I started to understand more about the constructs of gender, and the inherent oppression in perpetuating gender roles that codify female economic disadvantage and validate male violence.

It would be great if we lived in a world where money wasn’t so important, but until people like Clem and Celeste have smashed the capitalist system, we do live in that world. And what I was saying before about money giving me time, the other thing it gives us is power. Power over our own lives, power to influence other lives, power to push back against the powerful.

Money and violence, they are the tools of female oppression and it permeates all our lives in so many insidious ways.

And every time you see one more thing, one tiny injustice, one more example of the roles we are all expected to take and the power distortion they create, even in the smallest of ways, you can’t unsee it. Then you see it again, and again, and again, and you can’t forget or ignore because they suddenly loom over every interaction you watch.

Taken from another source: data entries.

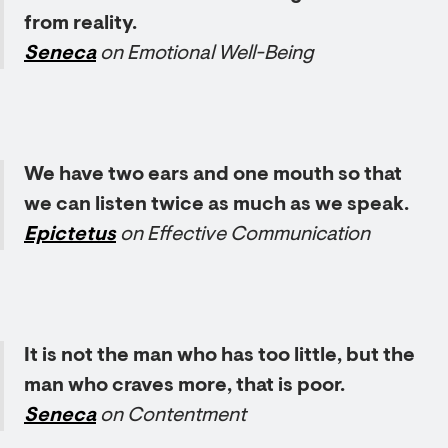
from reality.
Seneca
on Emotional Well-Being
We have two ears and one mouth so that
we can listen twice as much as we speak.
Epictetus
on Effective Communication
It is not the man who has too little, but the
man who craves more, that is poor.
Seneca
on Contentment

Of course, after training as an accountant and working as an energy consultant, the natural progression was becoming a feminist writer.

So I started reading more and researching stuff, my world got even bigger, and my understanding of feminism changed again. The collective movement, acting for liberation, not choice, was about all women, not just me and the women I understand because they’re like me.  I started to know more about all the lives I didn’t know about and came to understand that in a collective movement, I am not free unless all women are free.

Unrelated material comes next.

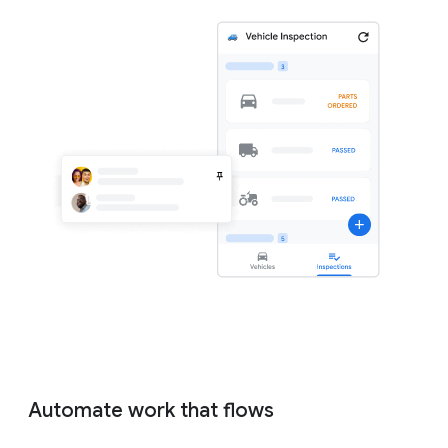
Automate work that flows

As much as it made more sense, it also became much more challenging. “More stuff for me” feminism is easy. More understanding of lives unlike mine, is not. I had to learn to understand the comparative freedom I had, set against the lack of freedom other women had. And that can be a hard thing to face.

Because I live in Australia, the unavoidable comparison was the lives of Aboriginal women. I may not be the perpetrator of atrocity against Aboriginal people, but I am undoubtedly the beneficiary of it.  That’s a tough thing to face, it’s shameful and I’m a feminist and an ally, I don’t want to feel shame, I want to be proud of what I do. Where’s my milk and cookies?

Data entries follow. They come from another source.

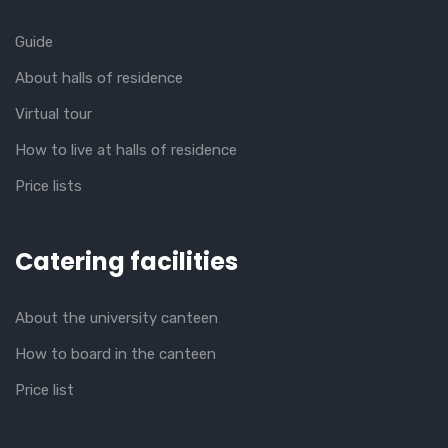
Guide
About halls of residence
Virtual tour
How to live at halls of residence
Price lists
Catering facilities
About the university canteen
How to board in the canteen
Price list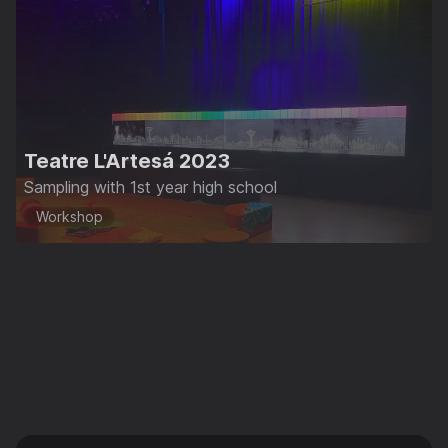
Teatre L'Artesá 2023
Sampling with 1st year high school
Workshop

But, no matter what we do to avoid it, all of us living in Australia carry shame about what was done, what is still being done, to Aboriginal people, and the reparation for it is to step aside, make room, give up our own space, sit down quietly and listen. It can be tough, I’ve worked hard to have a voice and a space in the world, I don’t want to give any of it up.

And yet, I ask, I demand, that men step back and give space to women, that men who still benefit from millennia of entitlement to power give some of it up to liberate women from the lack of it.

I can’t demand that of men unless I’m willing equally, to give up the benefits of whiteness, of wealth, education, able body and confirmative sexuality to women denied such things.

It took too long for me to really understand that, and honestly I’m not always good at it. The assumptions entwined in a lifetime’s belief about the world and my place in it are not easy to eradicate. But the collective movement of feminism, that I am so proudly part of, come with a requirement that I keep dismantling those assumptions, and doing more to understand their causes and effects, and keep picking away, not just at men’s place in them, but mine as well.

So basically, the story of my journey to feminism was a series of me being wrong about things.

I’m ok with that, in fact, I hope it will continue to be so. I know there’s so much more to learn and I hope in ten years’ time I will look back on what I said to you all tonight, curl a bit in horror, and think “I can’t believe I said so much and understood so little”.

Change is agonisingly slow. But we’ve come so far in the last two hundred years, more than we did in the previous five thousand. It will take too long to get to where we need to go, but we also know we can’t give up, because unyielding determination is the only weapon we have that can never be defeated. And I think that determination comes from all of us (because as much as I’d love to think otherwise, my journey was not special or unique) slowly understand the breadth of injustice that gives so much power to so few people, and steadfastly refusing to accept it.